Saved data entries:

══════

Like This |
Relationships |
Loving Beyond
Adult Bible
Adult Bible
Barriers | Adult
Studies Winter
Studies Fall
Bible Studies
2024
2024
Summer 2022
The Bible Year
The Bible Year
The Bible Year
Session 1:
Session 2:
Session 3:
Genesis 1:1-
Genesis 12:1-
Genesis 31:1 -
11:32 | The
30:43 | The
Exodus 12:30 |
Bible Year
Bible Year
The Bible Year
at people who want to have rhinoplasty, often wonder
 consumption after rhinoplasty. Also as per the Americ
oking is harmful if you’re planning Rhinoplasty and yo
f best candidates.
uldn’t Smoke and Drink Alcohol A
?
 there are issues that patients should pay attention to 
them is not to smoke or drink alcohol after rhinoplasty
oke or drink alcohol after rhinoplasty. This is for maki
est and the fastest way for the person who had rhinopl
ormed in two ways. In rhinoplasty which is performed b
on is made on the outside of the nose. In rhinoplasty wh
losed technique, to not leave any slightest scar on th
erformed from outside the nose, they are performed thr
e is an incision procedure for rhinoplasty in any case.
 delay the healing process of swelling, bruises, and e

══════

The answer must be an exact copy of every entry.

● WRITTEN ANSWER
Like This |
Relationships |
Loving Beyond
Adult Bible
Adult Bible
Barriers | Adult
Studies Winter
Studies Fall
Bible Studies
2024
2024
Summer 2022
The Bible Year
The Bible Year
The Bible Year
Session 1:
Session 2:
Session 3:
Genesis 1:1-
Genesis 12:1-
Genesis 31:1 -
11:32 | The
30:43 | The
Exodus 12:30 |
Bible Year
Bible Year
The Bible Year
at people who want to have rhinoplasty, often wonder
 consumption after rhinoplasty. Also as per the Americ
oking is harmful if you’re planning Rhinoplasty and yo
f best candidates.
uldn’t Smoke and Drink Alcohol A
?
 there are issues that patients should pay attention to 
them is not to smoke or drink alcohol after rhinoplasty
oke or drink alcohol after rhinoplasty. This is for maki
est and the fastest way for the person who had rhinopl
ormed in two ways. In rhinoplasty which is performed b
on is made on the outside of the nose. In rhinoplasty wh
losed technique, to not leave any slightest scar on th
erformed from outside the nose, they are performed thr
e is an incision procedure for rhinoplasty in any case.
 delay the healing process of swelling, bruises, and e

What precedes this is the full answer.